This invention relates generally to improvements in heat exchangers of the so-called plate-fin type. More specifically, this invention relates to a plate-fin heat exchanger including an improved and simplified header construction.
Plate-fin heat exchangers in general are known in the art for use in transferring heat energy from one working fluid to another. In one common form, such heat exchangers typically comprise a plurality of relatively thin divider plates arranged in an alternating stack with a plurality of extended surface heat transfer elements, such as corrugated fins and the like. The extended surface heat transfer elements, or fins, are commonly turned alternately at right angles with respect to each other to define two closely adjacent fluid flow paths for passage of the two working fluids at right angles to each other. This construction is commonly known as a cross-flow heat exchanger and includes appropriate header bars along side margins of the stack to isolate the two working fluids from one another. When the stack is assembled, the various components thereof are commonly secured together preferably in a single bonding operation, such as by brazing or the like.
Plate-fin heat exchangers further require some type of manifold or header structure for guiding at least one of the working fluids for ingress and egress with respect to its associated flow path through the heat exchanger core in isolation from the other working fluid. For example, when the heat exchanger is used to transfer heat energy between a liquid and a gas, the liquid is normally supplied through an appropriate inlet conduit to an inlet header mechanically connected to the heat exchanger core to guide the liquid for flow into and through one of the flow paths in the core in heat transfer relation with the gas which typically flows freely without headers through the other core flow path. An outlet header mechanically connected to the heat exchanger core collects the liquid discharged from the one flow path for passage away from the heat exchanger through an appropriate outlet conduit.
The inlet and outlet headers have been the subject of significant engineering activity in an effort to simplify heat exchanger design and reduce cost of manufacture while increasing the versatility and operating life of the heat exchanger. In this regard, the inlet and outlet headers conventionally have constituted mechanical structures independent of the heat exchanger core adapted for attachment to the core subsequent to bonding of the various core-forming components. While such separate header structures advantageously permit the headers to include fluid fittings oriented in a selected direction for convenient connection to the associated inlet and outlet fluid conduits, they increase the mechanical complexity of the heat exchanger as well as the cost of manufacture by requiring more than one bonding operation.

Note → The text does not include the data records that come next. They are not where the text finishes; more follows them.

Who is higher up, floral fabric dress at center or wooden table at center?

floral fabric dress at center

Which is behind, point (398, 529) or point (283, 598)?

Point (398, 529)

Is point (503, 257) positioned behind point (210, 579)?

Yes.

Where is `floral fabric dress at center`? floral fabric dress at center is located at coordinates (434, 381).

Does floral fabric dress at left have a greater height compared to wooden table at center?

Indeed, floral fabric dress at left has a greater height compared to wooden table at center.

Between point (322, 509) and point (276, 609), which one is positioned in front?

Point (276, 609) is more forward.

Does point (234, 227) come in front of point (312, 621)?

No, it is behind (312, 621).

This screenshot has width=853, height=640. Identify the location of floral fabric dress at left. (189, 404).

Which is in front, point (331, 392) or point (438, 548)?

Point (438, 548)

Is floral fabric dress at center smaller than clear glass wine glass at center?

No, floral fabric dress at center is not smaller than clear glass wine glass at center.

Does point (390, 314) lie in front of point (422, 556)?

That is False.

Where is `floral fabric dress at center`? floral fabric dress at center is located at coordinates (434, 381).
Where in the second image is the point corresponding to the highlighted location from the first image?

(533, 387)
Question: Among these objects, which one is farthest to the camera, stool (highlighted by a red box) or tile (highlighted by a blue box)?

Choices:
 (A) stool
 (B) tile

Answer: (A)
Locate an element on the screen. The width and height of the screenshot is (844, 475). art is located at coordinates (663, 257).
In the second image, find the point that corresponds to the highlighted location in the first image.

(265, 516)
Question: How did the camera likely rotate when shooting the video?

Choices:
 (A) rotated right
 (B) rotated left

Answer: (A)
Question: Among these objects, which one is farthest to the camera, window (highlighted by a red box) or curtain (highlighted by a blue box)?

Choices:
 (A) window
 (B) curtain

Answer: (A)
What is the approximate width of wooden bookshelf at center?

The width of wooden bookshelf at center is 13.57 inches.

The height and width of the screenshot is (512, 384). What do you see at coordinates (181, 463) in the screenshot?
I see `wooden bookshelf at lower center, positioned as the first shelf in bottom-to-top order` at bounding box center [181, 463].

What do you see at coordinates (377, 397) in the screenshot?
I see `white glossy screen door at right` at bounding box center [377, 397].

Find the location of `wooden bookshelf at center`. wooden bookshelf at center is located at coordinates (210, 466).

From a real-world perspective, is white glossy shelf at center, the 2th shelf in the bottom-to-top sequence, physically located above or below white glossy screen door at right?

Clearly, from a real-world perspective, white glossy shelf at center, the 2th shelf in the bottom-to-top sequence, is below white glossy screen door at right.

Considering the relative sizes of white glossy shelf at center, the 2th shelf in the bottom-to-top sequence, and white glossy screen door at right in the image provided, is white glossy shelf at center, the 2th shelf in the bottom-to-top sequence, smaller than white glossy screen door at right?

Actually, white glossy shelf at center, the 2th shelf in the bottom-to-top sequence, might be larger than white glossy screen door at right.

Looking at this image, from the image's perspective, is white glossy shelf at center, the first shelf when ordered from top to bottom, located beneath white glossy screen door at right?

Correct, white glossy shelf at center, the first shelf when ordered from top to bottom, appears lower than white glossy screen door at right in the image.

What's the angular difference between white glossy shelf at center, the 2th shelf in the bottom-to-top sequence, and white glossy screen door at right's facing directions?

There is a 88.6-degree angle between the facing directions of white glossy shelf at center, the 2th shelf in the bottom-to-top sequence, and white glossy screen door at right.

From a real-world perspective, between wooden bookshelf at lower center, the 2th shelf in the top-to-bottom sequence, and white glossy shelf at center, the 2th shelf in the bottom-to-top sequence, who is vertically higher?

Other heat exchanger designs have been proposed which attempt to incorporate inlet and outlet headers directly into the heat exchanger core thereby permitting the core and the headers to be assembled in a single cost-efficient bonding operation. However, these designs have not included inlet and outlet fluid fittings adapted for orientation in any selected direction for connection to the associated inlet and outlet fluid conduits. Instead, such designs have required the subsequent addition of appropriately directed fluid fittings which are attached to the headers by a subsequent bonding operation.
The present invention overcomes the problems and disadvantages of the prior art by providing an improved and simplified heat exchanger construction having inlet and outlet headers incorporated integrally with a heat exchanger core wherein each header includes a fluid fitting adapted for orientation in a selected direction prior to connection of the heat exchanger components in a single bonding operation.